# Teachers - families - accommodation allowance



## tamarisk (Apr 26, 2013)

Hi everyone 
Is anyone a teacher in Dubai, at one of the international schools? Do you get a cash allowance for accommodation? I'll be looking for a teaching job but with a family so it's no good if they just offer me a single person apartment. Do you get a cash allowance, and if so, how much, if you don't mind me asking? (and could you say if you get this amount weekly, monthly or yearly?!)
Hoping someone can help out.  
Thanks!


----------



## skyrookie (Jun 3, 2013)

tamarisk said:


> Hi everyone
> Is anyone a teacher in Dubai, at one of the international schools? Do you get a cash allowance for accommodation? I'll be looking for a teaching job but with a family so it's no good if they just offer me a single person apartment.
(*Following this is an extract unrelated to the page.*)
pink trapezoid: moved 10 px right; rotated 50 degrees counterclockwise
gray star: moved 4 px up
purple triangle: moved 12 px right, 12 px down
Do you get a cash allowance, and if so, how much, if you don't mind me asking? (and could you say if you get this amount weekly, monthly or yearly?!)
> Hoping someone can help out.
> Thanks!


Depending on the school, most offer a family package for the candidate if they really like you. I've seen a lot that offer a certain amount to cover school fees, or if there is space they may just offer you a spot for your children at your school. 
As for apartment, I've seen it both ways. My first school said here is the apartment building and here is your flat. They paid the landlord directly. The last school paid me a lump sum (salary + housing allowance) and I had to find my own apartment. 
Almost everything here is on a monthly basis. However, apartment rents are usually due annually. 
Just like the rest of the world you can find a wide range of apartments for a very different rents. 

Good luck!


----------